Basirice and all the members of her Tutsi family were marked for death. Within a few months, both of her parents and all of her siblings, along with an estimated 800,000 other Rwandans, were murdered. Private Hutu citizens joined militias and began to rape and murder people who had been their neighbors for generations. (Learn more about the genocide.)
To escape the mass slaughter, Basirice and her husband fled with their newborn child to nearby Tanzania. In 1997, the family returned to the small Rwandan town hoping to rebuild their shattered lives. Basirice noticed that in the wake of the tragedy many elements of traditional culture had vanished.
“When we returned home after the genocide, no one was making imigongo anymore,” she says. “But I needed to do something to start over, and I knew if the tradition was to survive I would have to do it myself.”
Rebirth Through Art
Basirice started producing and selling small-scale works to the rebuilding community. When her husband died in 1999, she knew that for her and her son Fabrice to survive, she would have to think bigger. Fabrice, now a young businessman, draws inspiration from his mother’s ability to bring people together.
“In 2000, my mother looked around her and saw so many other lost women,” he says. “The community had been shattered and everyone was scrambling to find a way to provide for themselves. She knew they would be stronger if they stood together.”
So Basirice brought other widows into her studio and taught them how to make imigongo. Soon, they were producing lots of pieces, and it began to be sold outside of the region.
Kakira Imigongo Cooperative currently employs 15 women. Almost all of them are genocide widows. Their canvasses vary from small wooden squares to customized full-wall murals. The artists will usually work collectively on a single piece. One artist will sketch a pattern on a square of wood and then trace the pattern with fingers full of cow dung. Once dry, the pattern is painted over by another artist, who uses paints made from red clay, black ash, or white kaolin, among other natural materials. The works are sanded smooth and painted several more times before going on display.
The art coming out of Kakira has gained an international following, with pieces on display in Paris, France, and promises of a New York exhibit in 2018. Although the Kakira Cooperative does not have a web presence, Fabrice—who is fluent in several languages—takes international calls and orders on his mother’s behalf.
When the shop closes, I convince Basirice and Fabrice to join me for dinner. The drive through Nyakarambi at sunset is hauntingly idyllic. Curving through the plush mountain passes, the main road is noticeably filled with people. Everyone is walking. Large groups painted gold by the setting sun smile, laugh, hold hands, and ride bicycles. It looks as if a large event just let out.
“Where is everyone going?” I ask.
Fabrice smiles, “I think people just like to be out. I think many people are happy. We are in a time when all the different people in Rwanda can have a chance to be what they want to be.
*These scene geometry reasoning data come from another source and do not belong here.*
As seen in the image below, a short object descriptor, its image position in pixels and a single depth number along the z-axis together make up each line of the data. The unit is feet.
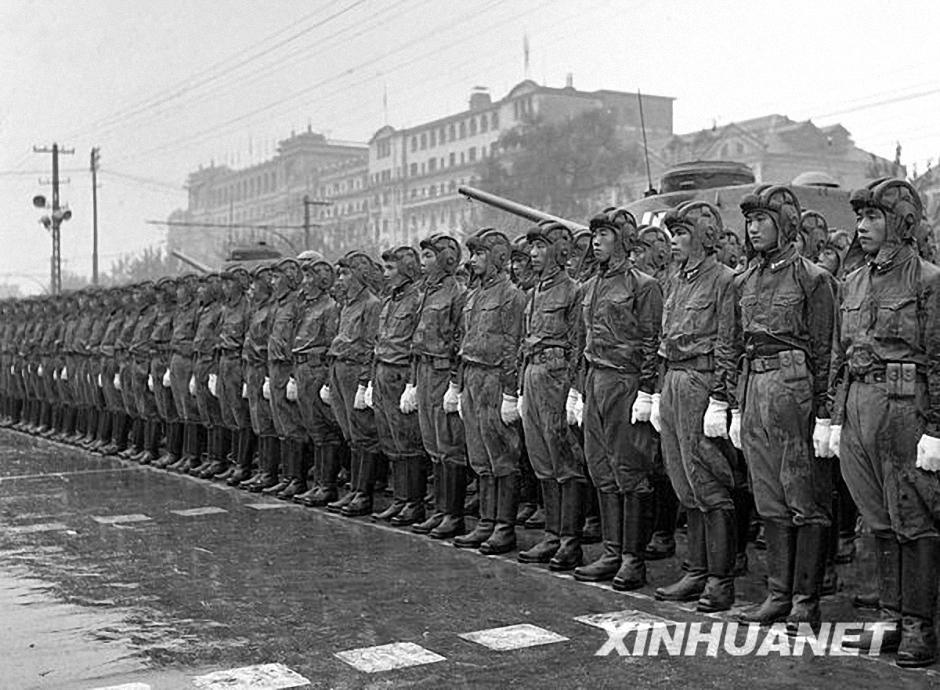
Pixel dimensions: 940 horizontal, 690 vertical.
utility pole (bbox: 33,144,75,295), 133.49
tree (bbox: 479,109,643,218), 165.48
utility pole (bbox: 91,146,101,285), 147.43
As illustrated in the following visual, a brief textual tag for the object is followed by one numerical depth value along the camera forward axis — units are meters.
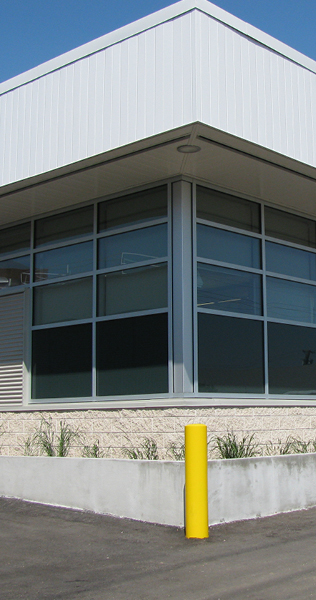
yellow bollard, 7.40
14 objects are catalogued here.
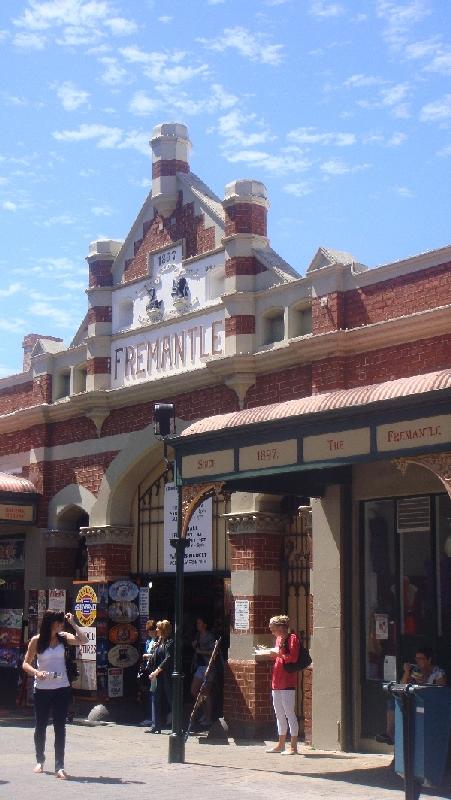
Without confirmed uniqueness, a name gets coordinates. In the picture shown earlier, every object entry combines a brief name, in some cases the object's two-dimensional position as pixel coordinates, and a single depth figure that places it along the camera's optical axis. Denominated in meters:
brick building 12.03
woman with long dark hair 10.95
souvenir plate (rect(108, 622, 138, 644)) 17.11
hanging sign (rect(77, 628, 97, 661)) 17.00
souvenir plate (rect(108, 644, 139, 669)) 17.03
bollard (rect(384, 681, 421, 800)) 9.18
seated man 11.22
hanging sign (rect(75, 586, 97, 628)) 17.17
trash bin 9.65
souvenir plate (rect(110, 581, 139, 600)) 17.30
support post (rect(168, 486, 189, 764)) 12.05
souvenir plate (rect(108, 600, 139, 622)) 17.22
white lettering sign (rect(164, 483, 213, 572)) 16.30
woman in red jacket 12.80
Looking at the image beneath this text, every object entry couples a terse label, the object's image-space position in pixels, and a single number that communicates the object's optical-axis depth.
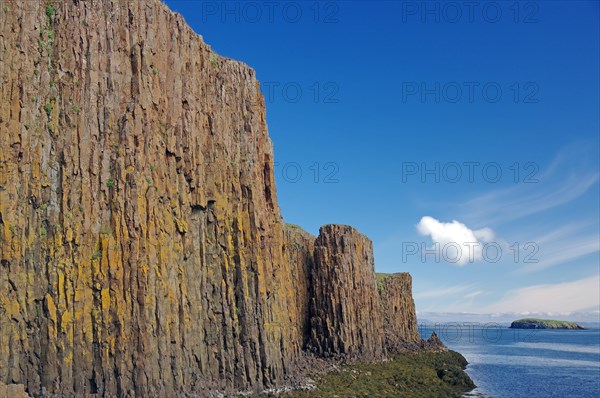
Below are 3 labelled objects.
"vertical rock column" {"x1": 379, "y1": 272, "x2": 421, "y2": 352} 84.06
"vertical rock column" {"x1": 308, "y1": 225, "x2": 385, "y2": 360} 64.25
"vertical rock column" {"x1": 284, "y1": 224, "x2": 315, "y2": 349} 65.56
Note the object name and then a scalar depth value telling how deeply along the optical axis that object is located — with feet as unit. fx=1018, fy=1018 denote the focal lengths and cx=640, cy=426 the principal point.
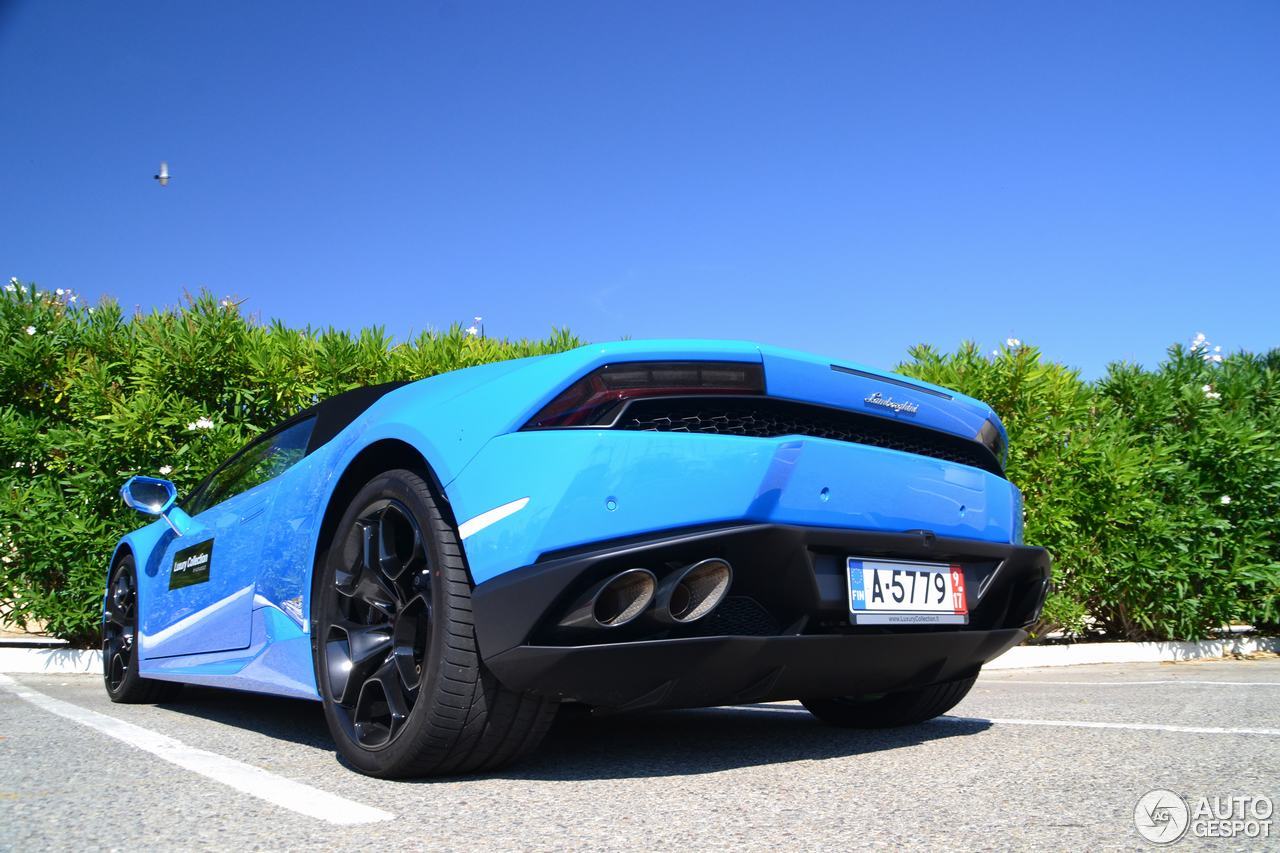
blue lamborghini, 7.66
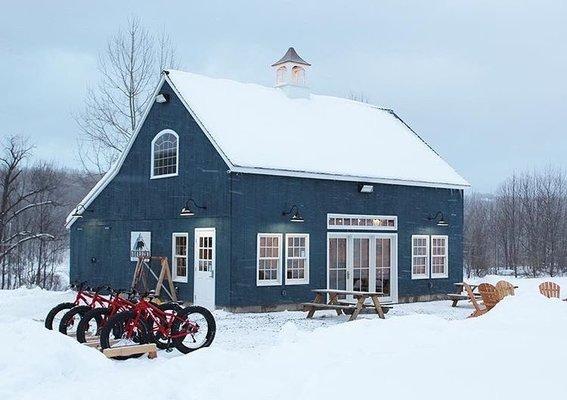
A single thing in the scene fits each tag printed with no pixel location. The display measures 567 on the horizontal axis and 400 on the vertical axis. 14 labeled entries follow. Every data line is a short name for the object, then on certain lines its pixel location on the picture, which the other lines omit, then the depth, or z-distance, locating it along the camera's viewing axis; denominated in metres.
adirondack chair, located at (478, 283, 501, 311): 14.88
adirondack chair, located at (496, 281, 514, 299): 14.96
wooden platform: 9.59
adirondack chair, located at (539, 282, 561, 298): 16.67
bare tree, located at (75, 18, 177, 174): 33.16
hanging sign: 19.11
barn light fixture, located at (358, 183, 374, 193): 19.02
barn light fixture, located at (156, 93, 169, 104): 19.00
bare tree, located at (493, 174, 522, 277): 52.33
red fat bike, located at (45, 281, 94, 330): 11.41
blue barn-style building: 16.91
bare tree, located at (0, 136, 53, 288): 32.85
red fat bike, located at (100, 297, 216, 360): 10.02
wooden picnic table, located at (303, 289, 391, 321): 15.09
I am happy to stay here and be part of this.”
“Does your mother plan to stay in this region as well?” I ask. “She is getting very popular. What if she uses up all of the cow dung?”
Fabrice laughs and translates the joke to his mother, who smiles with a quiet response in her Rundi tongue.
“She says that in Rwanda we are farmers and almost everyone in the countryside has a cow. Where there are cows there will always be dung.”